Key points:
School leaders everywhere are working to implement change–new initiatives, new instructional frameworks, new technologies, new approaches to student support. Yet one of the most common frustrations educators express is not necessarily with the changes themselves, but with how those changes happen.
Too often, initiatives are designed far from the classroom and introduced to teachers as something to adopt, implement, or comply with.
The result is predictable: Enthusiasm fades, implementation varies widely, and the initiative quietly disappears when the next new idea arrives.
But sustainable change works differently.
Sustainable change happens when educators feel they have a genuine voice in shaping the work–not just carrying it out.
When teachers help define the problem, design the solution, and refine the practice over time, change becomes something they own, not something they endure.
Why voice matters for change
In schools, teachers are the closest adults to the daily reality of student learning. They see the small successes, the emerging challenges, and the subtle shifts in student engagement that data alone cannot capture.
When educators are excluded from shaping initiatives, schools lose access to this essential insight.
Even more importantly, teachers lose the sense that their expertise matters.
Research on organizational change consistently shows that people are far more committed to work they help design. In schools, this principle is amplified because teaching itself is an intensely professional act. Teachers constantly make instructional decisions, adapt strategies in real time, and respond to student needs.
When change is imposed without their voice, it can feel like a dismissal of that expertise.
When their voice is welcomed, something powerful happens: Educators begin to see themselves not just as implementers, but as co-architects of improvement.
Moving beyond feedback to co-creation
Many schools say they value teacher voice. Surveys are sent. Feedback forms are distributed. Staff meetings include time for questions.
But meaningful voice goes deeper than feedback.
Voice means involving educators before decisions are finalized, not simply asking for reactions afterward.
In practice, this can look like inviting teachers to help define the problem an initiative is meant to solve. Instead of presenting a fully formed plan, leaders might begin with questions:
- What barriers are you seeing in student engagement right now?
- Where are our current systems creating friction for teachers or students?
- What small shifts might make the biggest difference?
These conversations often surface insights leaders may not have anticipated. More importantly, they build a shared understanding of the work ahead. Once educators feel they have helped define the challenge, they are far more invested in building solutions.
Protecting teacher leadership in the process
Another key to sustaining educator voice is ensuring that teacher leadership is not limited to a small group.
Many schools rely on instructional coaches, department chairs, or committee representatives to serve as intermediaries between leadership and staff. While these roles are essential, they should not become the only channels for teacher input.
*****
*WHAT NEEDS TO BE DONE*:
From the piece on teacher voice in school change, list every kind of change that the opening paragraph says school leaders are working to implement.

*RECORDED INFORMATION*:
*****
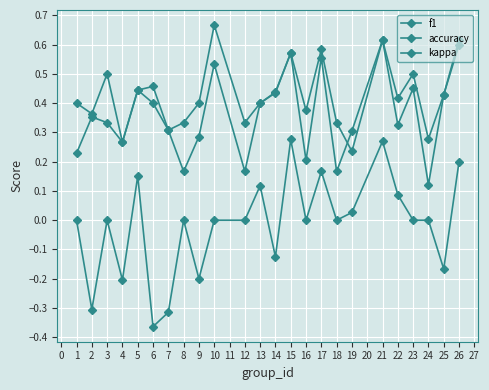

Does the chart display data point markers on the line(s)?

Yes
*****
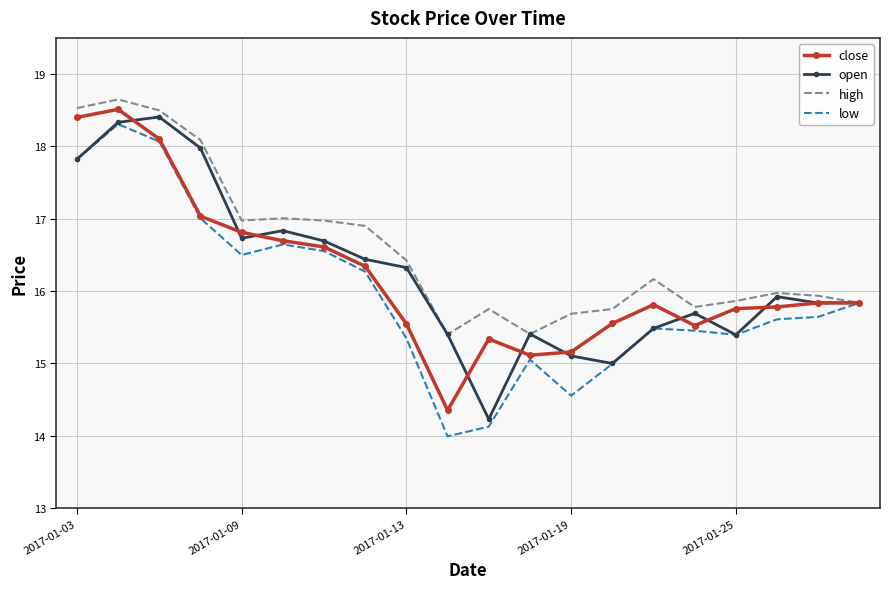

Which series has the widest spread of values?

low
*****
*FINISHED TASK*:
- New initiatives
- New instructional frameworks
- New technologies
- New approaches to student support